I was able to consistently reproduce this issue on V8 on 2.3.3 device. ANR is basically a time out for Android main thread. In other words, if the main thread is not responding for more than 5 seconds, ANR will occur. In this case, ANR is caused by leaking memory. When heap size approaches the limit, performance drastically decreases. I was able to reproduce this by leaking memory on purpose by repeatedly open/closing Base UI -> Views -> ImageViews -> Image View(layout 2) until my heap was 23/24mb. Here's one of the logs: http://pastie.org/private/cuy3dvuwxytvf9sqyrqnkq At about 20/24mb, the app takes roughly 3-4 seconds to respond to my clicks, so I'm not surprised that it will take 5+ seconds at 23/24mb. Based on these findings, and analysis of the most recent log/trace, this issue is mostly likely a side effect of memory leaks. I'll be linking this bug with other memory related bugs, so we can re-visit this after those memory issues are fixed.

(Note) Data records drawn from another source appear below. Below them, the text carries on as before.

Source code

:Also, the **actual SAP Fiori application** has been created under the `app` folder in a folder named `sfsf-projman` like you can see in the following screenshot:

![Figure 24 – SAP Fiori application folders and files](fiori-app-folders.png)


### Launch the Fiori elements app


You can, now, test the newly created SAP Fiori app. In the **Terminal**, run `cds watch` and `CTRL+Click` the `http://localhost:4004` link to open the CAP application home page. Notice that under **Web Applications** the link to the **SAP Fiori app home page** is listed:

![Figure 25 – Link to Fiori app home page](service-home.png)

The general ANR error can be caused by a number of factors, including: 1) Running out of heap space 2) Indefinitely blocking the main thread The most recent re-open of this issue is primarily concerned with the ANRs found from TIMOB-7897 Since ANRs can be caused by many factors, it would be best if we opened separate ANR issues for each test case that we encounter them in, since there might be different underlying causes
Closing ticket as duplicate and links to the related ticket has been provided above.